:: ASSIGNMENT ::
Return each record word for word, keeping none of its pictures.

[DATA EXTRACTS]

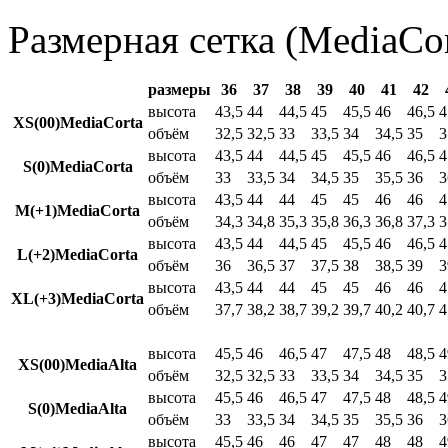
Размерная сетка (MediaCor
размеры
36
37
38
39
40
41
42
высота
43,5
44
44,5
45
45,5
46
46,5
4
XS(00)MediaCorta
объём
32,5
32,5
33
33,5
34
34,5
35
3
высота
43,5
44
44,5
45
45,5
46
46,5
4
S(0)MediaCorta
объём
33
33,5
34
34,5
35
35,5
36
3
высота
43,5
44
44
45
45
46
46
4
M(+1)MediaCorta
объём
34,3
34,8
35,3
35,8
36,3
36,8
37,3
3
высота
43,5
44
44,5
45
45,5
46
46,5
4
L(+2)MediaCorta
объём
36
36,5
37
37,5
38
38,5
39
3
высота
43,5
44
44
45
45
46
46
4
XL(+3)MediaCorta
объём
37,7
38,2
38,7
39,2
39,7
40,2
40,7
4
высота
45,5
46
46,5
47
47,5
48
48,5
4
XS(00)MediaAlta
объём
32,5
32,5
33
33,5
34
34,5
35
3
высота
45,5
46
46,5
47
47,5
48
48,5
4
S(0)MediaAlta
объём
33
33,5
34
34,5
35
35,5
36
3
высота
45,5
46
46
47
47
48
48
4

[/DATA EXTRACTS]

:: WRITTEN SOLUTION ::
Размерная сетка (MediaCor
размеры
36
37
38
39
40
41
42
высота
43,5
44
44,5
45
45,5
46
46,5
4
XS(00)MediaCorta
объём
32,5
32,5
33
33,5
34
34,5
35
3
высота
43,5
44
44,5
45
45,5
46
46,5
4
S(0)MediaCorta
объём
33
33,5
34
34,5
35
35,5
36
3
высота
43,5
44
44
45
45
46
46
4
M(+1)MediaCorta
объём
34,3
34,8
35,3
35,8
36,3
36,8
37,3
3
высота
43,5
44
44,5
45
45,5
46
46,5
4
L(+2)MediaCorta
объём
36
36,5
37
37,5
38
38,5
39
3
высота
43,5
44
44
45
45
46
46
4
XL(+3)MediaCorta
объём
37,7
38,2
38,7
39,2
39,7
40,2
40,7
4
высота
45,5
46
46,5
47
47,5
48
48,5
4
XS(00)MediaAlta
объём
32,5
32,5
33
33,5
34
34,5
35
3
высота
45,5
46
46,5
47
47,5
48
48,5
4
S(0)MediaAlta
объём
33
33,5
34
34,5
35
35,5
36
3
высота
45,5
46
46
47
47
48
48
4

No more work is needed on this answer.